Brown, now 70, works in commercial real estate and lives in the Potomac, Md., home he purchased in the early 1970s. "I still watch the game," he says. "These guys are so much bigger, faster, more agile than we might have been, and that's a plus for the game."
And a minus? "I think there are more injuries now because they're not in game shape. In practice, we used to hit a couple of times a week. From what I'm told, they don't hit much anymore during the week. The only time you get hit is in the game, and maybe that's part of it."
Brown, who's had both those knees replaced, doesn't recall any concussions during his pro career and says he tries not to think about the prospect of CTE. "If it happens, it happens," he says. "If I'd known back then what I know now, would I have still played? The answer is yes, definitely. If I had a son, I'd let him play, too."
A reserve linebacker on that '72 team, Rusty Tillman was the captain and "King" of the Redskins special teams. He made his reputation as a "wedge buster." His job: morph into a sprinting human bowling ball and knock down as many opposition blockers in front of the return man as possible, the better for a teammate to make the tackle. After each game, he once said, it felt as if he'd been in five car wrecks.
Tillman, who also had a long career as an NFL assistant coach, now lives in Flagstaff, Ariz., and goes to Phoenix for regular medical testing. Like so many other former players, he's not sure whether his memory lapses are just an indication that he's getting older or a sign of CTE. "I had 22 concussions with the Redskins," says Tillman, 71. "I forget things a lot, to tell you the truth.

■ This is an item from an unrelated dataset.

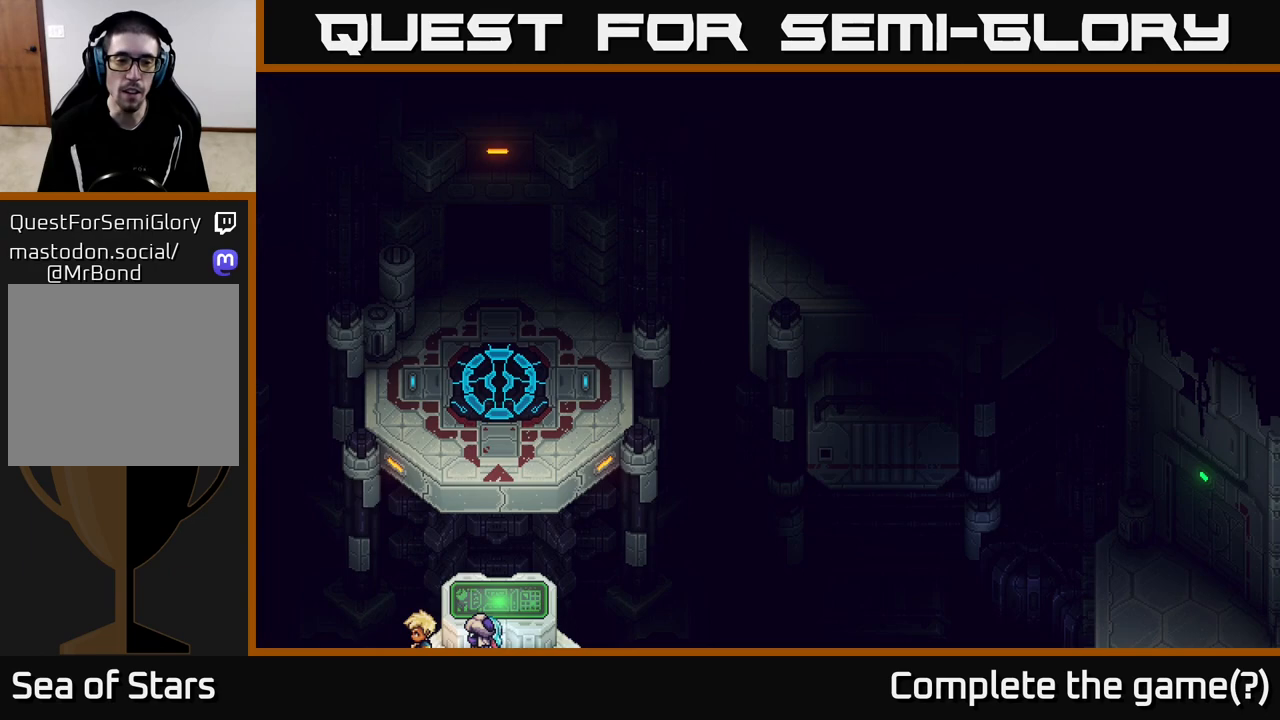
{"buttons": [], "left_stick": "center", "right_stick": "center", "events": [[183, "left_stick", "down-left"], [333, "left_stick", "center"]]}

I don't know how I couldn't have it."
Tillman is among the former players who were plaintiffs in the class-action lawsuit against the NFL that resulted in the 2013 settlement. He says he has no gripe with his old team, with league owners or the NFL commissioner's office, even if they did not take the concussion issue seriously for far too many years. "If you got knocked out, they'd give you smelling salts," Tillman says. "They'd hold up four fingers, and if you got to two, you'd go back in. That's just how it was."

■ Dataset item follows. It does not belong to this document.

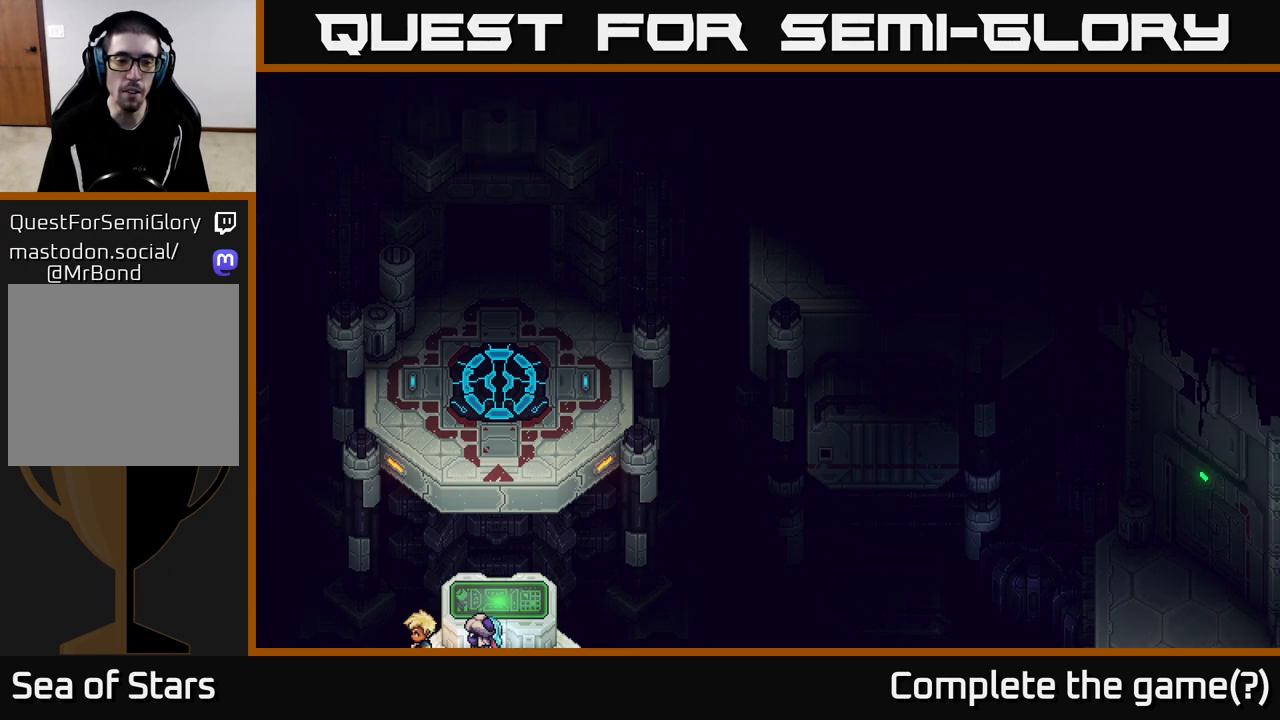
{"buttons": [], "left_stick": "center", "right_stick": "center", "events": [[117, "left_stick", "down"], [333, "left_stick", "center"]]}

When I interviewed him in 1976, Tillman told me the health risks were worth it. "What good is it to be in good health when you're 60 if you didn't do what you wanted to do when you were a young man?" he said. "If, when I get to be older and maybe I do have all these things wrong with me, well, that's part of the price I paid for doing what I wanted to do."
So, does he stand by that thinking? "Absolutely," he says. "It was a great time in my life."
He sees the game today as quite different from the one he played. "I always thought the toughest guys on the field were the wide receivers, because they'd go across the middle, catch the ball and get the crap beaten out of them," Tillman says. "That doesn't happen as much now. They're a little more protected, and there's too much pass interference. Let 'em play. The quarterbacks now are really protected, and that wasn't the case back then."
Tillman also sees a different level of tolerance for injuries and illness. "When you were hurt back then, you didn't always come out of the game. If you did, you might lose your job. They get hurt now, they come out. Guys miss practice with a cold or the flu. I never missed a day. When I was coaching in Seattle, I was out there for a game with walking pneumonia. That's just the way you did it."